→ **Yapılacak iş A**
Aşağıdaki kayıtlarda "POTREBBE ANCHE INTERESSA" ifadesinin geçtiği satırdan başlayıp "Umfang wieder in den Beruf einzusteigen." ifadesinin geçtiği satırda bitirerek bu satırları hiç değiştirmeden yazın. İki uçtaki satırlar da dahildir.

→ **Sunulan metin**
________

Astana’dan ne çıkar

İbrahim Kiras

Astana’nın önemi, daha önce Suriye ihtilafında karşı saflarda yer aldığımız -ve aslında bugün de teknik olarak aynı safta olmadığımız- Rusya ve İran ile çözüm için masaya oturuyor olmamızdan kaynaklanıyor. Hatta o masada, biliyorsunuz, meşruiyetini ve mevcudiyetini kabul etmediğimiz Esad da oturuyor. 2011’den itibaren “Suriye iç savaşında akan kanı durdurmanın tek çaresi Türkiye’nin İran ve Rusya ile masaya oturmasıdır” diye yazmış ve konuşmuş bir gazeteci olarak o masanın bugün kurulmuş olmasına itiraz edecek halim yok. Çözüm için, yani en azından altı yıldır durmaksızın akan kanın durması için bir fırsat çıktı önümüze.

Ancak şimdiki durumun tamamen pespembe bir tablo oluşturduğunu iddia etmek de doğru değil. Çünkü, öncelikle, ABD’nin ve Körfez güçlerinin bu tabloda nasıl bir yer alacakları henüz belirsiz. Bilhassa Washington’un Suriye meselesine yaklaşımının yeni yönetim zamanında değişip değişmeyeceği veya değişirse hangi yönde değişeceği tam olarak bilinmiyor. Trump’ın sergileyeceği yaklaşım Astana sürecinin başarıya ulaşmasına da yardımcı olabilir, duruma göre etkilerinin sınırlı kalmasına da.

________

→ **Verilen kayıtlar**
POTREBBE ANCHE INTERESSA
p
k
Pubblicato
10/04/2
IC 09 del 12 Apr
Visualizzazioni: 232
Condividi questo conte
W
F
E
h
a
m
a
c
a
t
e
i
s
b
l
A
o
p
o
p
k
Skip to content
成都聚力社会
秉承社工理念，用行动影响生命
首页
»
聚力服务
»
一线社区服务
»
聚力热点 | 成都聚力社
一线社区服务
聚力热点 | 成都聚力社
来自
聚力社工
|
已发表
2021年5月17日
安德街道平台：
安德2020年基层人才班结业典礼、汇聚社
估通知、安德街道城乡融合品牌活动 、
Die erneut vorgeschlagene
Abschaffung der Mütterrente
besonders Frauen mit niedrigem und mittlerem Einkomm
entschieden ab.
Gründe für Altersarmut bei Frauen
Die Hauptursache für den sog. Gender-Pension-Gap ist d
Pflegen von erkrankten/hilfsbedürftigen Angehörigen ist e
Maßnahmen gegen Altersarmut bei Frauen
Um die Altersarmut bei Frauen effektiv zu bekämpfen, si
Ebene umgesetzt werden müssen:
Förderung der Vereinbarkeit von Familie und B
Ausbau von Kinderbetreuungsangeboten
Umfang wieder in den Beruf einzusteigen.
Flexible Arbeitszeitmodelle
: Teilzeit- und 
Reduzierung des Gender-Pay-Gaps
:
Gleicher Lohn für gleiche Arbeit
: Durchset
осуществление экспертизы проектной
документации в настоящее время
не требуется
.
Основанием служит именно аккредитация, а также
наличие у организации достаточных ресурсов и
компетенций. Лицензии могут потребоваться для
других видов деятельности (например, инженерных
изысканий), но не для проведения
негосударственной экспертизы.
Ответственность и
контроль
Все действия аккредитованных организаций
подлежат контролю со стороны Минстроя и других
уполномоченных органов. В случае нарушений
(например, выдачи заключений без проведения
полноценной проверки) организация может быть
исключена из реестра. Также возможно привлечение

________

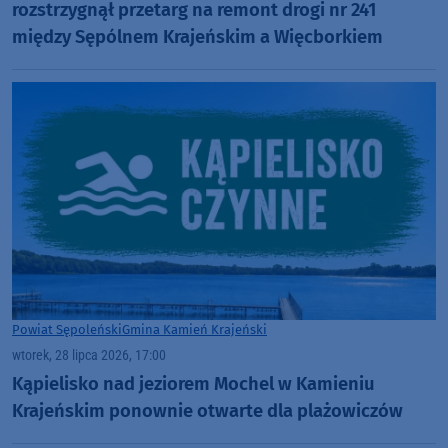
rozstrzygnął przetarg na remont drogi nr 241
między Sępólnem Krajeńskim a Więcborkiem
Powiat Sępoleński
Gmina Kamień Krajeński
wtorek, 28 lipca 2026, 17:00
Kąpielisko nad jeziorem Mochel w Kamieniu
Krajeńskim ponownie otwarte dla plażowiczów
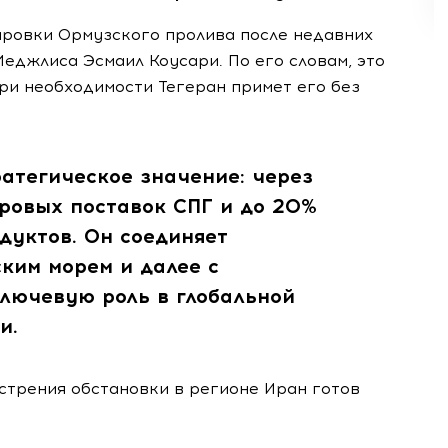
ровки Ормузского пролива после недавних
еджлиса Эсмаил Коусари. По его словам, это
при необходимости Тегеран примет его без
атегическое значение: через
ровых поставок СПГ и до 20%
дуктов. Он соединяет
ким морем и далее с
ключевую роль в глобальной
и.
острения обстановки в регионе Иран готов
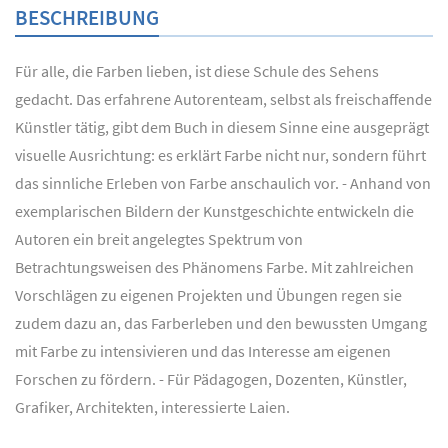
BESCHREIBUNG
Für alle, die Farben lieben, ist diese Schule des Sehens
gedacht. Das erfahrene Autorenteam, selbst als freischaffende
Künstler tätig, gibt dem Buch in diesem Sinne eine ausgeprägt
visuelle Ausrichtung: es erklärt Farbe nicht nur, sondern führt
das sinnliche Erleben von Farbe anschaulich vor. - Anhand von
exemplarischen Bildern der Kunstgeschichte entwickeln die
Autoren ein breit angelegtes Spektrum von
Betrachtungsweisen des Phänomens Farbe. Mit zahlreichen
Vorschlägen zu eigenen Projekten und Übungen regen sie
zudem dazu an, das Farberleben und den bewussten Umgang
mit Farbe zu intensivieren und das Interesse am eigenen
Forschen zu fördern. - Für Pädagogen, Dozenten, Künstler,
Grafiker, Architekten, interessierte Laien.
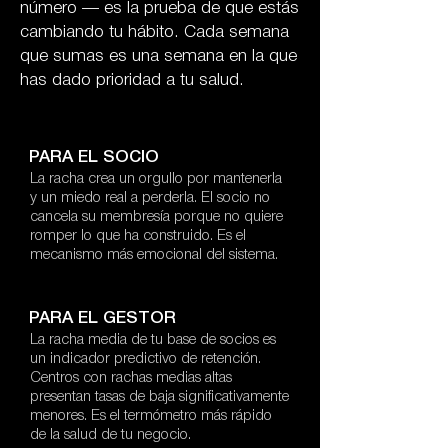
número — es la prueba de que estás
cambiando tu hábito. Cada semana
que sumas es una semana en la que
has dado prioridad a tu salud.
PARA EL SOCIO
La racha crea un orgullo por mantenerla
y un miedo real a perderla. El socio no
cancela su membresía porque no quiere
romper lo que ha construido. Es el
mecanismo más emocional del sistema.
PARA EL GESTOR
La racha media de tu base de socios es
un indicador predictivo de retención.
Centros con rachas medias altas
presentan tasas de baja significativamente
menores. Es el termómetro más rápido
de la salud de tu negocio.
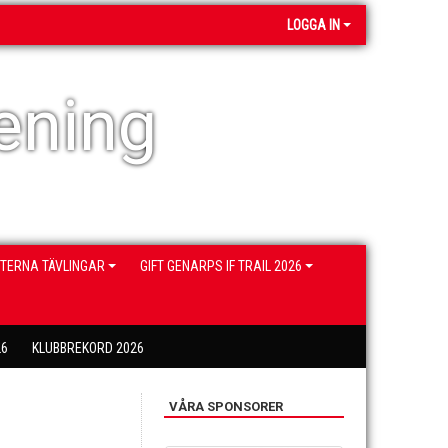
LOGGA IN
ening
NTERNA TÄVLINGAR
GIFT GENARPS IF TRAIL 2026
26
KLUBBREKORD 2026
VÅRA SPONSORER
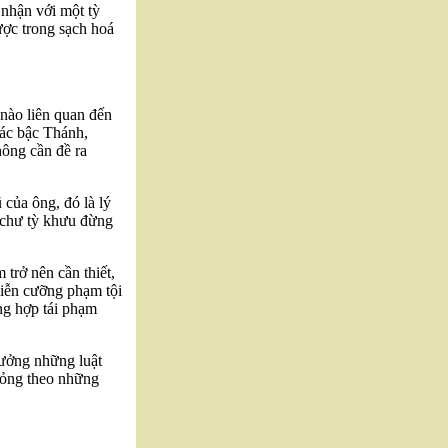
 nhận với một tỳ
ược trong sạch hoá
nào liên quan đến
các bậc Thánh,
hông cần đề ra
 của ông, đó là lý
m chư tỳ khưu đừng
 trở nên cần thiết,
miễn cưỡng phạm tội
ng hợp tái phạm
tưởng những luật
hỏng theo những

________

→ **Yapılacak iş B**
Astana yazısına göre, Türkiye'nin meşruiyetini ve mevcudiyetini kabul etmediği hangi isim de o masada oturuyor?

→ **Son cevap A**
POTREBBE ANCHE INTERESSA
p
k
Pubblicato
10/04/2
IC 09 del 12 Apr
Visualizzazioni: 232
Condividi questo conte
W
F
E
h
a
m
a
c
a
t
e
i
s
b
l
A
o
p
o
p
k
Skip to content
成都聚力社会
秉承社工理念，用行动影响生命
首页
»
聚力服务
»
一线社区服务
»
聚力热点 | 成都聚力社
一线社区服务
聚力热点 | 成都聚力社
来自
聚力社工
|
已发表
2021年5月17日
安德街道平台：
安德2020年基层人才班结业典礼、汇聚社
估通知、安德街道城乡融合品牌活动 、
Die erneut vorgeschlagene
Abschaffung der Mütterrente
besonders Frauen mit niedrigem und mittlerem Einkomm
entschieden ab.
Gründe für Altersarmut bei Frauen
Die Hauptursache für den sog. Gender-Pension-Gap ist d
Pflegen von erkrankten/hilfsbedürftigen Angehörigen ist e
Maßnahmen gegen Altersarmut bei Frauen
Um die Altersarmut bei Frauen effektiv zu bekämpfen, si
Ebene umgesetzt werden müssen:
Förderung der Vereinbarkeit von Familie und B
Ausbau von Kinderbetreuungsangeboten
Umfang wieder in den Beruf einzusteigen.

→ **Son cevap B**
Esad.